Pfizer was sued after 11 children died in a clinical trial when the northern state of Kano was hit by Africa's worst ever meningitis epidemic in 1996. A hundred children were given an experimental oral antibiotic called Trovan, while a further hundred received ceftriaxone, the "gold-standard" treatment of modern medicine.
Five children died on Trovan and six on ceftriaxone. But later it was claimed that Pfizer did not have proper consent from parents to use an experimental drug on their children and questions were raised over the documentation of the trial.
Legal action filed against the company alleged that some received a dose lower than recommended, leaving many children with brain damage, paralysis or slurred speech.
US-based Pfizer had argued that meningitis and not its antibiotic had led to the deaths of 11 children and harm to dozens of others. But in 2009 it reached a tentative out-of-court settlement with the Kano state government worth $75m.

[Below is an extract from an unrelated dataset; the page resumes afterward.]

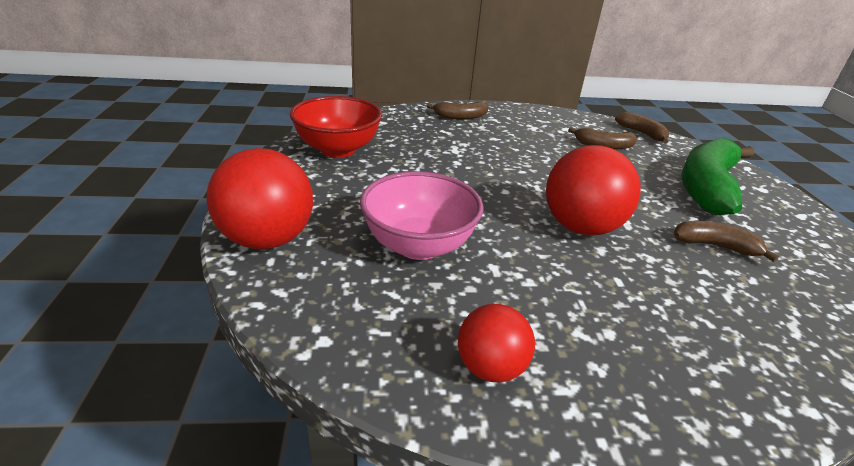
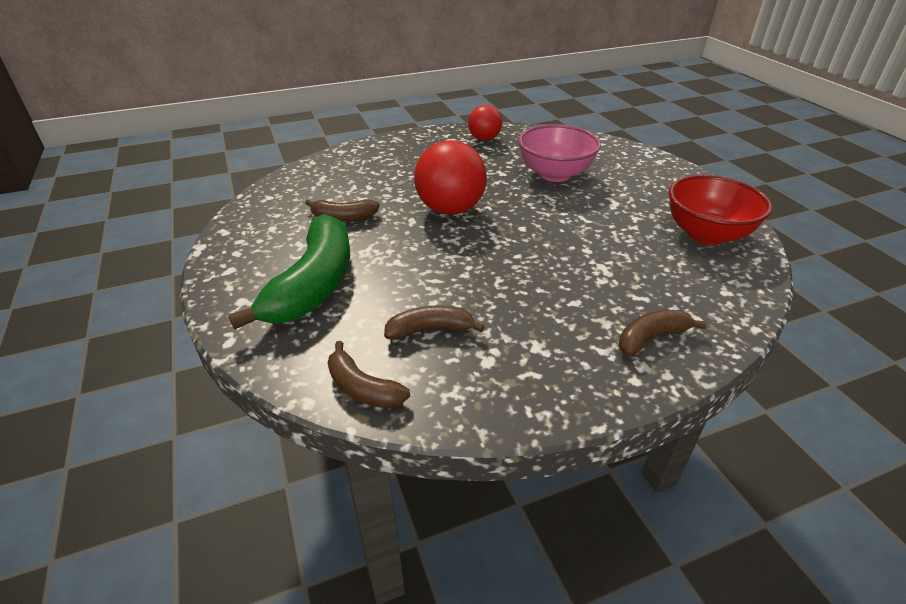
camera: 165 degrees right, 5 degrees up
red ball [207,148,313,249] -> none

The families of four of the children each collected cheques for $175,000 from a compensation trust fund, after submitting DNA samples to show that the dead were their offspring.

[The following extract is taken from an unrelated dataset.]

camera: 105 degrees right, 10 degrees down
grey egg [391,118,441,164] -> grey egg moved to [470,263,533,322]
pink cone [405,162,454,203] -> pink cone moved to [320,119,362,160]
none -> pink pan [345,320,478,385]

The compensation was the first given out by the Healthcare/Meningitis Trust Fund. The decision over who is compensated and for how much is being managed by an independent board of trustees in Kano, not by the government or Pfizer, the company has said. "We are pleased that these four individuals, the first group of qualified claimants of the Healthcare/Meningitis Trust Fund, have received compensation," said a spokesman.

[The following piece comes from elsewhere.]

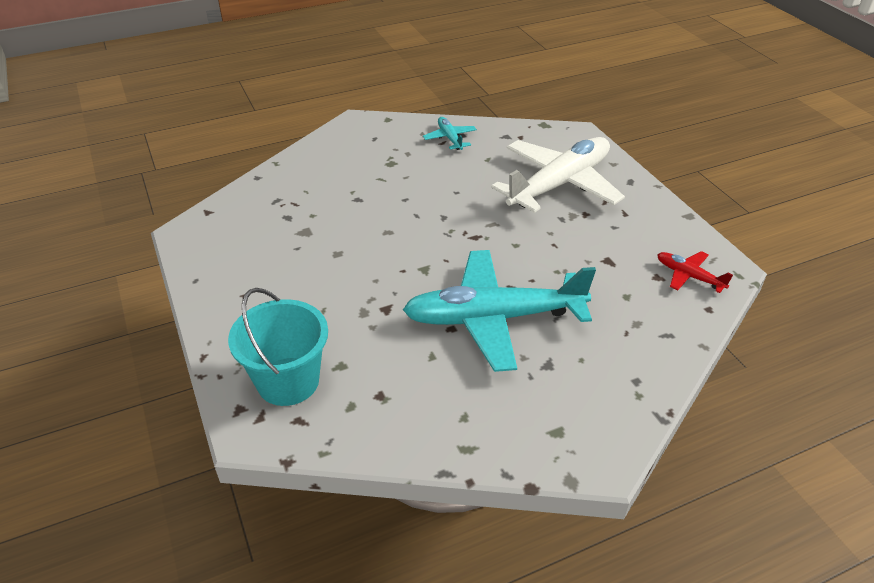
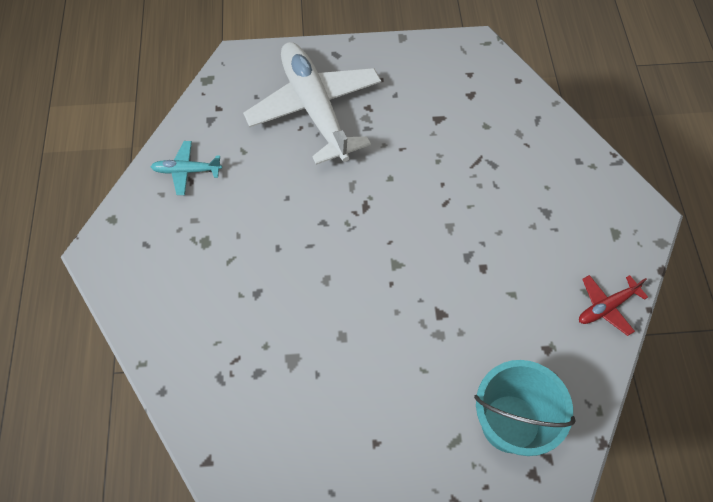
camera: 70 degrees left, 20 degrees up
turquoise plane [403,250,596,372] -> none
red plane [657,251,733,293] -> red plane moved to [579,275,648,336]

"This is the first step in a multiphase review process by which the independent board of trustees that manages the funds will deliver payments to all other claimants.
"We thank them for their commitment and dedication to seeing this process through in the most timely and transparent way possible."
But one parent who lost a daughter said the process was still dogged by local factionalism and he had no idea when he would receive money.
"I talked to my attorney this week," said the man, who did not wish to be named for legal reasons. "They are still in contact with Pfizer as to when I will get paid. We are just crossing our fingers."
He added: "We are fed up with this case. Our children are dead and some are maimed. We want to end this matter now, but some people are being opportunist for riches."
Pfizer said in February it had settled all outstanding lawsuits involving accusations that it tested the experimental antibiotic Trovan on children.
The pharmaceutical giant also agreed to sponsor health projects in Kano as well as creating a fund of $35m to compensate those affected.
But last year a US diplomatic cable uncovered by WikiLeaks revealed that Pfizer hired investigators to look for evidence of corruption against the Nigerian attorney general in an effort to persuade him to drop the legal action.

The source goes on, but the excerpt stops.